Au cours de cette balade dans les jardins, comment ne pas évoquer la rose du Petit Prince, « unique », parce que c’est lui qui l'a choisie. Et lui de dire aux autres roses :

 

« Mais à elle seule elle est plus importante que vous toutes, puisque c'est elle que j'ai arrosée. Puisque c'est elle que j'ai mise sous globe. Puisque c'est elle que j'ai abritée par le paravent. Puisque c'est elle dont j'ai tué les chenilles (sauf les deux ou trois pour les papillons). Puisque c'est elle que j'ai écoutée se plaindre, ou se vanter, ou même quelquefois se taire. Puisque c'est ma rose. »

 

Puis, c’était au tour des petits animaux de nos jardins d’être présents à travers la voix de Maurice Carême. Sa grande simplicité de ton, qui s’apparente à celle des enfants, nous fait imaginer sans peine le hérisson qui « pique et repique » alors qu’il est « si pacifique » et les trois escargots « qui s’en allaient cartable au dos ». Avec « Instant félin », on a évoqué aussi le chat que j’avais aperçu dans l’embrasure de la fenêtre de mon voisin, « somnolent, bienheureux/ Gardien à sa fenêtre d’un noir mystérieux » qui «  Se tient au bord du temps tel un sphinx rustique ». 

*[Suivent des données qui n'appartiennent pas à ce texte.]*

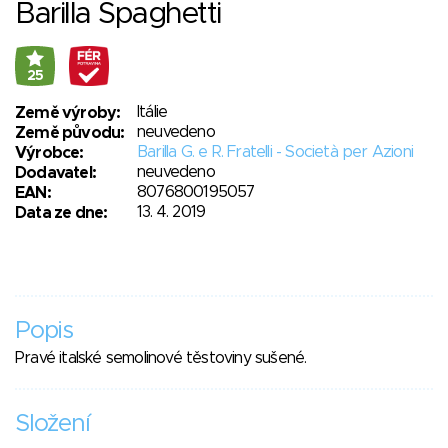
Barilla Spaghetti
25
Itálie
Země výroby:
neuvedeno
Země původu:
Barilla G. e R. Fratelli - Società per Azioni
Výrobce:
neuvedeno
Dodavatel:
8076800195057
EAN:
13. 4. 2019
Data ze dne:
Popis
Pravé italské semolinové těstoviny sušené.
Složení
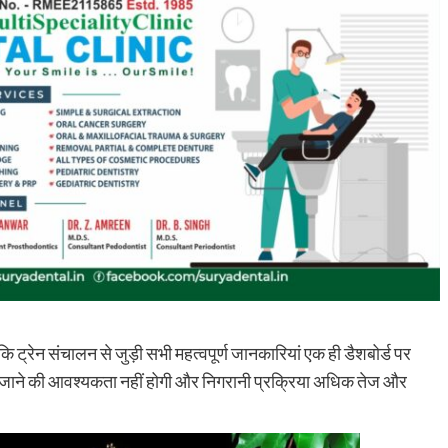
रेन संचालन से जुड़ी सभी महत्वपूर्ण जानकारियां एक ही डैशबोर्ड पर
 जाने की आवश्यकता नहीं होगी और निगरानी प्रक्रिया अधिक तेज और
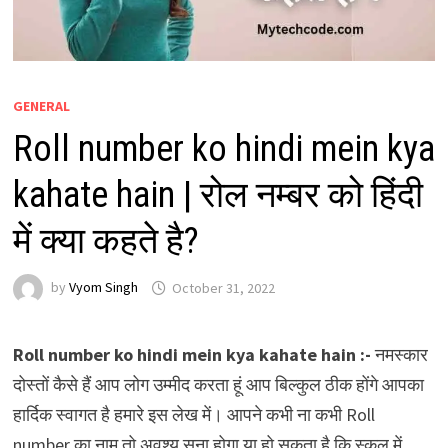
GENERAL
Roll number ko hindi mein kya
kahate hain | रोल नम्बर को हिंदी
में क्या कहते है?
by
Vyom Singh
October 31, 2022
Roll number ko hindi mein kya kahate hain :-
नमस्कार
दोस्तों कैसे हैं आप लोग उम्मीद करता हूं आप बिल्कुल ठीक होंगे आपका
हार्दिक स्वागत है हमारे इस लेख में। आपने कभी ना कभी Roll
number का नाम तो अवश्य सुना होगा या हो सकता है कि स्कूल में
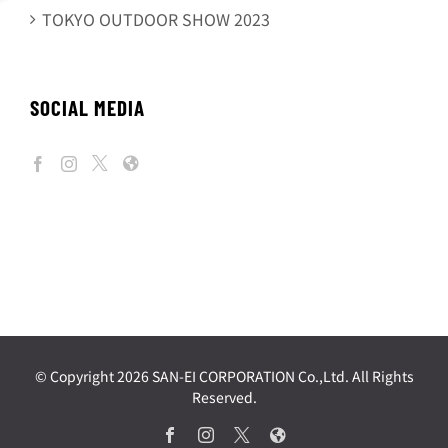
TOKYO OUTDOOR SHOW 2023
SOCIAL MEDIA
© Copyright
2026 SAN-EI CORPORATION Co.,Ltd. All Rights
Reserved.
Facebook
Instagram
X
Web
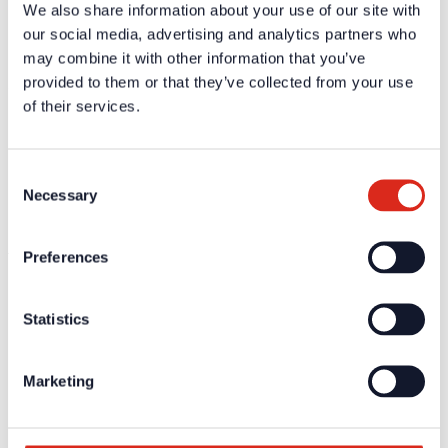
We also share information about your use of our site with
Gewicht
18,9 kg
our social media, advertising and analytics partners who
Farbe
weiß
may combine it with other information that you’ve
Zertifikate / Zulassungen
provided to them or that they’ve collected from your use
of their services.
Weiterführende Informationen und Downloads zu unseren
Produkten und Dienstleistungen sind in dem geschützten
Partnerbereich verfügbar.
Consent
Für die
persönlichen Login-Daten
ist eine einmalige
Necessary
Selection
Registrierung erforderlich.
Ausschreibungstexte
Preferences
Weiterführende Informationen und Downloads zu unseren
Produkten und Dienstleistungen sind in dem geschützten
Statistics
Partnerbereich verfügbar.
Für die
persönlichen Login-Daten
ist eine einmalige
Registrierung erforderlich.
Marketing
Aktuelles
Unternehmen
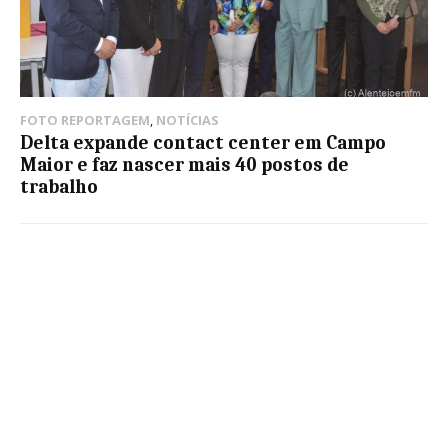
FOTO REPORTAGEM
,
NOTÍCIAS
Delta expande contact center em Campo
Maior e faz nascer mais 40 postos de
trabalho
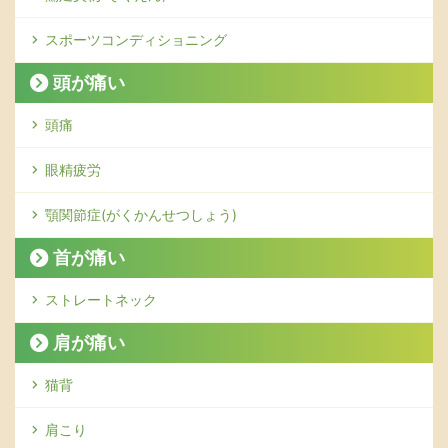
スポーツコンディショニング
頭が痛い
頭痛
眼精疲労
顎関節症(がくかんせつしょう)
首が痛い
ストレートネック
肩が痛い
猫背
肩こり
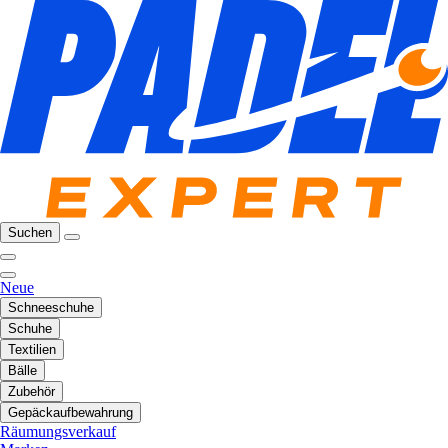
Suchen
Neue
Schneeschuhe
Schuhe
Textilien
Bälle
Zubehör
Gepäckaufbewahrung
Räumungsverkauf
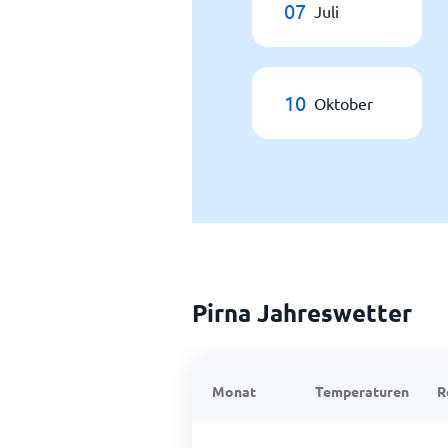
07
Juli
10
Oktober
Pirna Jahreswetter
Monat
Temperaturen
R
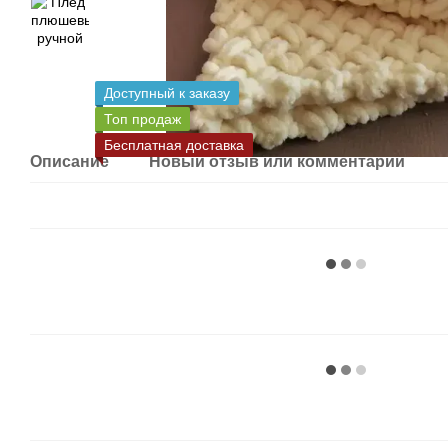
Доступный к заказу
Топ продаж
Бесплатная доставка
Описание
Новый отзыв или комментарий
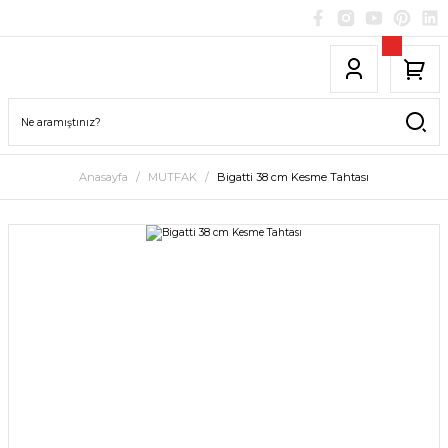
Anasayfa
MUTFAK
Bigatti 38 cm Kesme Tahtası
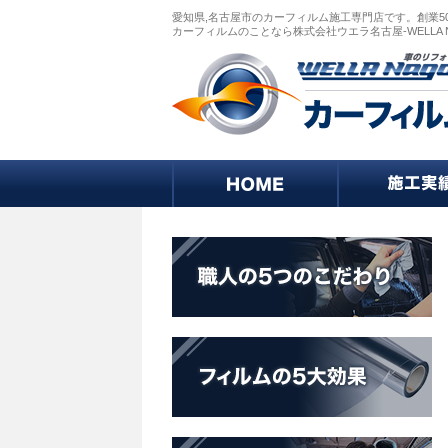
愛知県,名古屋市のカーフィルム施工専門店です。創業5
カーフィルムのことなら株式会社ウエラ名古屋-WELLA 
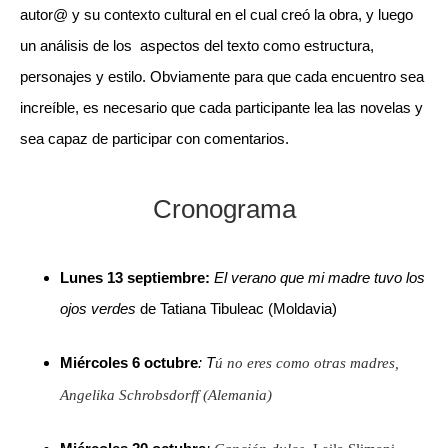
autor@ y su contexto cultural en el cual creó la obra, y luego
un análisis de los aspectos del texto como estructura,
personajes y estilo. Obviamente para que cada encuentro sea
increíble, es necesario que cada participante lea las novelas y
sea capaz de participar con comentarios.
Cronograma
Lunes 13 septiembre:
El verano que mi madre tuvo los
ojos verdes
de Tatiana Tibuleac (Moldavia)
Miércoles 6 octubre
: T
ú no eres como otras madres,
Angelika Schrobsdorff (Alemania)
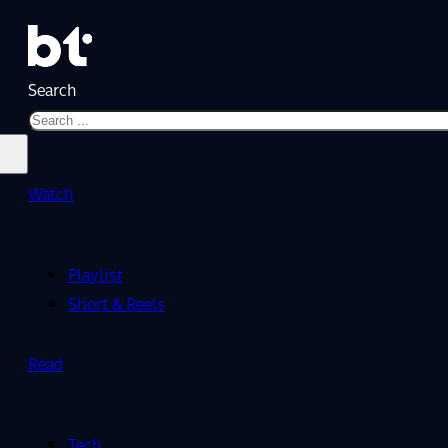
Search
Watch
Playlist
Short & Reels
Read
Tech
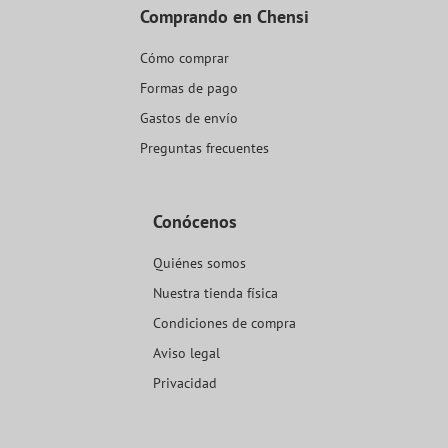
Comprando en Chensi
Cómo comprar
Formas de pago
Gastos de envío
Preguntas frecuentes
Conócenos
Quiénes somos
Nuestra tienda física
Condiciones de compra
Aviso legal
Privacidad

« La mante et la mouche », une de mes fables, extraite de mon recueil Clair Bestiaire, a invité les auditeurs à se méfier de ceux qui font de beaux discours :

 

[…] La mante allait ravir la mouche téméraire

Mais celle-ci, évitant  les pattes sanguinaires,

S’envola prestement loin de la religieuse,

Qui resta sur le tas, affamée et boudeuse. […]

 

Enfin, après la distribution de proverbes jardiniers et autres sentences potagères, chacun a pu dire à voix haute ces dictons ou paroles d’écrivains qui célèbrent la nature et l’homme-jardinier et dont je citerai celle de Fontenelle : « De mémoire de rose, on n’a jamais vu mourir un jardinier. »

 

Un apéritif convivial, composé d’une délicieuse salade de fruits du jardin, d’une succulente galette au beurre de Doué, d’un gâteau au sureau et autres délicatesses, a clôturé cette balade bucolique et nous a fait entrer en douceur  et en gourmandise dans l’été.